• [EXTRACT PROVIDED]:
BEGIN
12.4.39.

Wallington: Yesterday[1]  exceedingly warm & fine, said to have been the warmest day for that date for 70 years. Today even more so.
We now have 26 hens, the youngest about 11 months. Yesterday 7 eggs (the hens have only recently started laying again.) Everything greatly neglected, full of weeds etc., ground very hard & dry, attributed to heavy falls of rain, then no rain at all for some weeks.
Although the hedges etc. are more forward when one gets away from the sea, the spring on the whole seems backward.
END
• [INFORMATION GIVEN]:
BEGIN
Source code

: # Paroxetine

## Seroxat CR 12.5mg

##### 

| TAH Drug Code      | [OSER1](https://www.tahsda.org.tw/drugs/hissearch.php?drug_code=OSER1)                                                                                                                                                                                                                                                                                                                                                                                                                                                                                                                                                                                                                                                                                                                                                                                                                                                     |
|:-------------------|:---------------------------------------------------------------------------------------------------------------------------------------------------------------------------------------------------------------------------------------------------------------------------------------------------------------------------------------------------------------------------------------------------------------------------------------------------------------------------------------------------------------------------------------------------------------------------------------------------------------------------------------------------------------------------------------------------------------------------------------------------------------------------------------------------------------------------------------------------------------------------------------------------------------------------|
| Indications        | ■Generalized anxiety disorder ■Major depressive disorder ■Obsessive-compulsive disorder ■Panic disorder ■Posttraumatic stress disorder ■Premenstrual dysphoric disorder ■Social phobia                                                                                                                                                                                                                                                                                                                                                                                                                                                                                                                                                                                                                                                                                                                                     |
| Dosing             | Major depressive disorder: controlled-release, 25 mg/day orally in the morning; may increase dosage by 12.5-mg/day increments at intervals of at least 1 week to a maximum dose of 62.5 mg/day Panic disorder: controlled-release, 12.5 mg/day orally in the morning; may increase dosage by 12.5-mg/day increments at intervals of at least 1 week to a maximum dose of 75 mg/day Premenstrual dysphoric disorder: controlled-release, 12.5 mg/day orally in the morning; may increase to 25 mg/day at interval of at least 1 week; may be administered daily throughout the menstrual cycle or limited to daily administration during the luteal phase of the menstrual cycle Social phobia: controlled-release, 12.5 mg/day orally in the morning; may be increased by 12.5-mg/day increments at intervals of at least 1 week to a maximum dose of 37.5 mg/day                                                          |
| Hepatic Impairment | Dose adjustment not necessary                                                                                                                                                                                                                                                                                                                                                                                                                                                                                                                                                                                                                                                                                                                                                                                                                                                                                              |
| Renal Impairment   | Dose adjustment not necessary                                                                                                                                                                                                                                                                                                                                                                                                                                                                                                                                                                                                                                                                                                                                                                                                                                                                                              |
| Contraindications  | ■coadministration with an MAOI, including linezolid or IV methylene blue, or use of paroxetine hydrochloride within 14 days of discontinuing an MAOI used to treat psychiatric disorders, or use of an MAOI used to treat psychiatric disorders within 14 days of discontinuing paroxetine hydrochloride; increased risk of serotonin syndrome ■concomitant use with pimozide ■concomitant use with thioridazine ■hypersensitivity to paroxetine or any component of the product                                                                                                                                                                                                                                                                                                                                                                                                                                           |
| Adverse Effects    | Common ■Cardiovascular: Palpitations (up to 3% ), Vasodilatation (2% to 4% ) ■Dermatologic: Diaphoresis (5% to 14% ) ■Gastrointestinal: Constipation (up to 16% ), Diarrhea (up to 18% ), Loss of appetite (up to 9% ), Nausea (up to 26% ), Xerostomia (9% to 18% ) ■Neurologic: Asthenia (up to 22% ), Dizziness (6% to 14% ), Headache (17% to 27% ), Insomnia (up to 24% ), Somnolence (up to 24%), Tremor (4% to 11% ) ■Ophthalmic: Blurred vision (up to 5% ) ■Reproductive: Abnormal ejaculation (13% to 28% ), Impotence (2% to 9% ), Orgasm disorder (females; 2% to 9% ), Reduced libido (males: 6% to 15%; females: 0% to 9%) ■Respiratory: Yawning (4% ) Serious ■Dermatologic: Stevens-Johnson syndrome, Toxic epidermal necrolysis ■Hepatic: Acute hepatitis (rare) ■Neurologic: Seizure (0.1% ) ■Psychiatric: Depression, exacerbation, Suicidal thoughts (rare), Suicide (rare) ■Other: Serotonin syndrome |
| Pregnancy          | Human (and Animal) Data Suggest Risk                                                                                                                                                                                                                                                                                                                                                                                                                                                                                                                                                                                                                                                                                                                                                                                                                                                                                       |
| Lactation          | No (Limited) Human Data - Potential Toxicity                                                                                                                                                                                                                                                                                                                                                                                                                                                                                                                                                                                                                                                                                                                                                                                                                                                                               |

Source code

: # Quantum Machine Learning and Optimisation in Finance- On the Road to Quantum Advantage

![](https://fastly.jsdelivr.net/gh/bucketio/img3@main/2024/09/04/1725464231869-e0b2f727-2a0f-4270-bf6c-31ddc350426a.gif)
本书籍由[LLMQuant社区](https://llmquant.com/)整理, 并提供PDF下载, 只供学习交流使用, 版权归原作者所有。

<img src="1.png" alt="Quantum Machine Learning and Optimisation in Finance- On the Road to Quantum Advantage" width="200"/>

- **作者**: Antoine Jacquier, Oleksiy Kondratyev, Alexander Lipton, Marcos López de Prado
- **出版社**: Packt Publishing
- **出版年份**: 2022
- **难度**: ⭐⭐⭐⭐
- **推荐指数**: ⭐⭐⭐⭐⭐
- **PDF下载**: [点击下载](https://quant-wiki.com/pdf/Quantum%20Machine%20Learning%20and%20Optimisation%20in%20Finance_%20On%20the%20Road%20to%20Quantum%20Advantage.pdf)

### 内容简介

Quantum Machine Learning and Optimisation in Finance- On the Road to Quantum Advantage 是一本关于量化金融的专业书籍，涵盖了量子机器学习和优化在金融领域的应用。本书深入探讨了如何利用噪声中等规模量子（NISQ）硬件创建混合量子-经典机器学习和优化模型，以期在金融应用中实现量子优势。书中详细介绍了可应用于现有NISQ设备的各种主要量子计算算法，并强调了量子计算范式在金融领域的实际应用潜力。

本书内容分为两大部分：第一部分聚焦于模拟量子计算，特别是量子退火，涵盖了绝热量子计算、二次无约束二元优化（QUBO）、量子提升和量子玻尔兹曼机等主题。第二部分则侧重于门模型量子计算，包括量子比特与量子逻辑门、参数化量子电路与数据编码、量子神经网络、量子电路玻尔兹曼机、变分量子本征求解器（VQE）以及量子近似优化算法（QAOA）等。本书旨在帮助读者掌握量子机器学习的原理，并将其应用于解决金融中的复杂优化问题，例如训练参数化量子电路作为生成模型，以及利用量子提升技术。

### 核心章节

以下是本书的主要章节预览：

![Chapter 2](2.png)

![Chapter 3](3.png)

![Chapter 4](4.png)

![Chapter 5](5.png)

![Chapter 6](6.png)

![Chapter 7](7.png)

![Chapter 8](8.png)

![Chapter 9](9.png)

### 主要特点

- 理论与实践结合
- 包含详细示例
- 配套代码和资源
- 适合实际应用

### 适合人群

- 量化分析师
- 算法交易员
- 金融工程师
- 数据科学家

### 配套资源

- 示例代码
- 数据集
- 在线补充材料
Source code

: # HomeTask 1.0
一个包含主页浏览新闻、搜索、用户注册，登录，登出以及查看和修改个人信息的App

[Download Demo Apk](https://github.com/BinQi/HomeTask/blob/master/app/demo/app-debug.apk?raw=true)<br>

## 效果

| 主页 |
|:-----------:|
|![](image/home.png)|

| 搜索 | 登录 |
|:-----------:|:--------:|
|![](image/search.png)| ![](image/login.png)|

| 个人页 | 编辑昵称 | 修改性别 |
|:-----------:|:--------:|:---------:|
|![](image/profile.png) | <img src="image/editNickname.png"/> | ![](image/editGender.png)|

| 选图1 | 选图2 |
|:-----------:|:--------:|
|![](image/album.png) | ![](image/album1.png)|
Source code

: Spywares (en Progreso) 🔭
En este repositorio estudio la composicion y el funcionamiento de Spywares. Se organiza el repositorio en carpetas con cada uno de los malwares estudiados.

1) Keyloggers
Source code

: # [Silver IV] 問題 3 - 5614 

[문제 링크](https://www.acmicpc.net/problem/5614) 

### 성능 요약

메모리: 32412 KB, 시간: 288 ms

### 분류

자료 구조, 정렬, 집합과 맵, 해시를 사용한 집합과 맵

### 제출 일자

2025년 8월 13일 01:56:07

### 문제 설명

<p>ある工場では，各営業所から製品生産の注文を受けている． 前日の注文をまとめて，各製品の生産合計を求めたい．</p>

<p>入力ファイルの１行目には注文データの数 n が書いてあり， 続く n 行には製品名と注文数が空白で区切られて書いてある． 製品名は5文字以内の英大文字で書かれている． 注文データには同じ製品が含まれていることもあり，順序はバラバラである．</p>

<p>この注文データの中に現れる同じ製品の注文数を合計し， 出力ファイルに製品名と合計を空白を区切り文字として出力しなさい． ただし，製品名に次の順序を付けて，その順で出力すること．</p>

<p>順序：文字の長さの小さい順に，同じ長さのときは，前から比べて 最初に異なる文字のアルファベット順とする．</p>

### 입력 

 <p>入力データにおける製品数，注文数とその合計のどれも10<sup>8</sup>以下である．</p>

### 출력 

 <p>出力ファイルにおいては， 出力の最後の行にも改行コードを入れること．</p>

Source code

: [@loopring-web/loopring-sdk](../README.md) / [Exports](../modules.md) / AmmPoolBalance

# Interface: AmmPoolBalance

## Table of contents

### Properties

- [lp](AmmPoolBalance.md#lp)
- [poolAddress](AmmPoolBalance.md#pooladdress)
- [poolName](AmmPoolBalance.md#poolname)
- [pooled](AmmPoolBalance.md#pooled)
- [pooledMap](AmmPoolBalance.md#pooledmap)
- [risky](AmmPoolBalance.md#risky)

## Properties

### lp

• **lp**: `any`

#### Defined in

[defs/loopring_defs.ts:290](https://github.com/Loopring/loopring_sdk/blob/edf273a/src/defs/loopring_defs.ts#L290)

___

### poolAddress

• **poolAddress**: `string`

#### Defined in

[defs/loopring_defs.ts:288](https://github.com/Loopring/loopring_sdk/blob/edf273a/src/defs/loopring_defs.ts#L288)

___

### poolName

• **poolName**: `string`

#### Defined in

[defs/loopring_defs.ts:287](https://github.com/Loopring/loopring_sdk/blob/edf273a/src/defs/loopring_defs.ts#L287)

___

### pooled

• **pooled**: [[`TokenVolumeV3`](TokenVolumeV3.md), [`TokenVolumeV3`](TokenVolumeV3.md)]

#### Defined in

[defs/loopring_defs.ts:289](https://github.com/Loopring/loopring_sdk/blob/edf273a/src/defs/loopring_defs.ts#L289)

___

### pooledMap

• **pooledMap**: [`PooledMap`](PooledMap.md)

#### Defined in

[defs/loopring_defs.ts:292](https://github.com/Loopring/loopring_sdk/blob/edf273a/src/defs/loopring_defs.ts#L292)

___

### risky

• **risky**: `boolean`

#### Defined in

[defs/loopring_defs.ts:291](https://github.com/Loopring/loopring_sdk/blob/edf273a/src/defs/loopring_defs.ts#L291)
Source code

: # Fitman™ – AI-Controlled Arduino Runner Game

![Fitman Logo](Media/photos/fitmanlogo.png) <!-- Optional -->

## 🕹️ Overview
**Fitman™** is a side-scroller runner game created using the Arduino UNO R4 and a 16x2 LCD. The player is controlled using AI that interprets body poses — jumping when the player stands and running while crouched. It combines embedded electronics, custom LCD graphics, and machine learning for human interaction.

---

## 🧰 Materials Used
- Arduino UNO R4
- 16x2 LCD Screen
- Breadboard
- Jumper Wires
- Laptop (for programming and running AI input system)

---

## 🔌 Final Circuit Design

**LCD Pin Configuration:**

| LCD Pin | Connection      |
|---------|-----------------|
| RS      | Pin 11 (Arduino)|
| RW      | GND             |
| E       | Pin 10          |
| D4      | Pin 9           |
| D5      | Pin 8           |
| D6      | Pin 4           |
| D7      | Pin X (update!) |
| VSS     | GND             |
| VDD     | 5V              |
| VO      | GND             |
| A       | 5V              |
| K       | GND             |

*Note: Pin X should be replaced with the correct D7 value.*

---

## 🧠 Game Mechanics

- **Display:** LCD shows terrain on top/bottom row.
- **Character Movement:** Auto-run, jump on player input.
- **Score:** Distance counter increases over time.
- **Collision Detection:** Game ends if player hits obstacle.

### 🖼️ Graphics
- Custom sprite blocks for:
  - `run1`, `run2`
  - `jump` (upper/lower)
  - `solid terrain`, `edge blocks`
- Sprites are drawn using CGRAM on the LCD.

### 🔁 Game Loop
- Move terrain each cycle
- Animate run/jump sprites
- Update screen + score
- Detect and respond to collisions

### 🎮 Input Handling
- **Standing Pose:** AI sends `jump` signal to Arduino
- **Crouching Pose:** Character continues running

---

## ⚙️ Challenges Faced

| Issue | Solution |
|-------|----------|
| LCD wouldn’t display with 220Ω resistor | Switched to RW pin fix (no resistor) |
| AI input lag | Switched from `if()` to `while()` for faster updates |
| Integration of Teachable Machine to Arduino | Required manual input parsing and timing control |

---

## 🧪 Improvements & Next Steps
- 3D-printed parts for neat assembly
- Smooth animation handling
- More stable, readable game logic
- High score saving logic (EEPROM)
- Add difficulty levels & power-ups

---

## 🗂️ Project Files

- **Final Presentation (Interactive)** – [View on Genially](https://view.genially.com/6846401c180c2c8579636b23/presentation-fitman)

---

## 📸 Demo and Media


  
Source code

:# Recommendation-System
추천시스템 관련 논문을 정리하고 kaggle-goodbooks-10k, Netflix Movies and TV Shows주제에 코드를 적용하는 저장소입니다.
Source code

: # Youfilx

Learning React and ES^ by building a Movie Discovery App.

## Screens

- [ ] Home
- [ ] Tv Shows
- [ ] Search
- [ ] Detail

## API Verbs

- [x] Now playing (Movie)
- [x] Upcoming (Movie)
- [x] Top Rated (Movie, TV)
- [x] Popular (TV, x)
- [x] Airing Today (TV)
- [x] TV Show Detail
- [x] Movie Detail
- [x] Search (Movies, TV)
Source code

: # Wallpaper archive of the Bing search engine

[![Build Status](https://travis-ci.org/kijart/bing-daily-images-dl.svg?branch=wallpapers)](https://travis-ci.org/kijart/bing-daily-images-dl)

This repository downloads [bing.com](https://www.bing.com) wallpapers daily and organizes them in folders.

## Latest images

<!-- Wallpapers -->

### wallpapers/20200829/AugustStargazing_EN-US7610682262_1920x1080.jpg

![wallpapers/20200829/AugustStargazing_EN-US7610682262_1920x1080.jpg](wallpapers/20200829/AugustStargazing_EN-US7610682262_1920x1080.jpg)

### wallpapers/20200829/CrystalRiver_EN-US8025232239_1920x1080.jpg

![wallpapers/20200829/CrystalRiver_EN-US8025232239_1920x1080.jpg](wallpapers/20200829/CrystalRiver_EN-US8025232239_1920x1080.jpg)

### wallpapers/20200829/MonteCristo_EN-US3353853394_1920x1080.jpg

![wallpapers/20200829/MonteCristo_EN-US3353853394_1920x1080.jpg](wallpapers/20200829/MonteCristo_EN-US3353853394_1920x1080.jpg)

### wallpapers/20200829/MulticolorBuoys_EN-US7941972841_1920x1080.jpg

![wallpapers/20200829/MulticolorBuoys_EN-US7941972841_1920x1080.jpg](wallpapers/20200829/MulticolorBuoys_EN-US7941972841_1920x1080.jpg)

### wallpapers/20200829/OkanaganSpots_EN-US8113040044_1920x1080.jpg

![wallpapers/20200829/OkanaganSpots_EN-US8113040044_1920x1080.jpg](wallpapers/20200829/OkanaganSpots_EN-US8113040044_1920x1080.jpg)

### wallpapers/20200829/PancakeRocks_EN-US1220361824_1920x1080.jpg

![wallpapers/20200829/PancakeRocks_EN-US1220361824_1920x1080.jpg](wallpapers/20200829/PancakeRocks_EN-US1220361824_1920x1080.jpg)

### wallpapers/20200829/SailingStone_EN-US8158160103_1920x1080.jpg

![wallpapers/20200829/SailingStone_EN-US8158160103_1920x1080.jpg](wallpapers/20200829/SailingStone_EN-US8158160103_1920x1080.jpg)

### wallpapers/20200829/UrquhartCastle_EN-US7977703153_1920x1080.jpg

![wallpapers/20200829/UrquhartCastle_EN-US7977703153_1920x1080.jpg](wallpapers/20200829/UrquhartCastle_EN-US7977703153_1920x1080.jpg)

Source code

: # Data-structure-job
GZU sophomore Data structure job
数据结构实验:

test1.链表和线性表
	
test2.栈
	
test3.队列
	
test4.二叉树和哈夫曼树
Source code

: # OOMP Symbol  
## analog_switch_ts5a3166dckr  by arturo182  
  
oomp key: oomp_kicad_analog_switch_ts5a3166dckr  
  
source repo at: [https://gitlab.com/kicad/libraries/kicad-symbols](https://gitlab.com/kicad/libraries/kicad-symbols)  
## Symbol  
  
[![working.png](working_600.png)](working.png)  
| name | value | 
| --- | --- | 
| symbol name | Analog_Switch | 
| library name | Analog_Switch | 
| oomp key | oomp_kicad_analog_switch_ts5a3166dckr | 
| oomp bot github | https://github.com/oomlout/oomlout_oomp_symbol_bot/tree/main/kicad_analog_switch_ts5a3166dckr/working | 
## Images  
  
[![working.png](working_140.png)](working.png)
END
• [WORK ORDER 1]: Reproduce everything in the Wallington diary entry from "Wallington: Yesterday[1]  exceedingly" down to "whole seems backward.".
• [WORK ORDER 2]: According to the Wallington diary entry, how many hens are there now?
• [WORK ORDER 3]: Extend the Wallington diary entry, starting after its last sentence.

• [EXPECTED OUTPUT 1]:
Wallington: Yesterday[1]  exceedingly warm & fine, said to have been the warmest day for that date for 70 years. Today even more so.
We now have 26 hens, the youngest about 11 months. Yesterday 7 eggs (the hens have only recently started laying again.) Everything greatly neglected, full of weeds etc., ground very hard & dry, attributed to heavy falls of rain, then no rain at all for some weeks.
Although the hedges etc. are more forward when one gets away from the sea, the spring on the whole seems backward.

• [EXPECTED OUTPUT 2]: 26 hens

• [EXPECTED OUTPUT 3]:
Flowers now in bloom in the garden: polyanthus, aubretia, scilla, grape hyacinth, oxalis, a few narcissi. Many daffodils in the field. These are very double° & evidently not real wild daffodils but bulbs dropped there by accident. Bullaces & plums coming into blossom. Apple trees budding but no blossom yet. Pears in full blossom. Roses sprouting fairly strongly. I note that one of the standards which died is sprouting from the root, so evidently the stock can live when the scion is dead. Peonies sprouting strongly. Crocuses just over. A few tulips in bud. A few leeks & parsnips in the garden (the latter have survived the winter without covering up & tops are still green), otherwise no vegetables. It appears that owing to severe frosts there are no winter greens locally.
Bats out everywhere. Have not found any birds’ nests yet.
Wildflowers out: violets, primroses, celadine, anemones.
A little rhubarb showing. Blackcurrant bushes etc. for the most part have grown very weedy, probably for lack of hoeing round etc. Strawberries have all run & are covered with weeds but look fairly strong.
Sowed cos lettuce.
Leaf mould (beech) put down at end of 1937 is now well rotted down. Found two thrushe’s° eggs under the hedge – no nest, somewhat mysterious, but perhaps left there by a child.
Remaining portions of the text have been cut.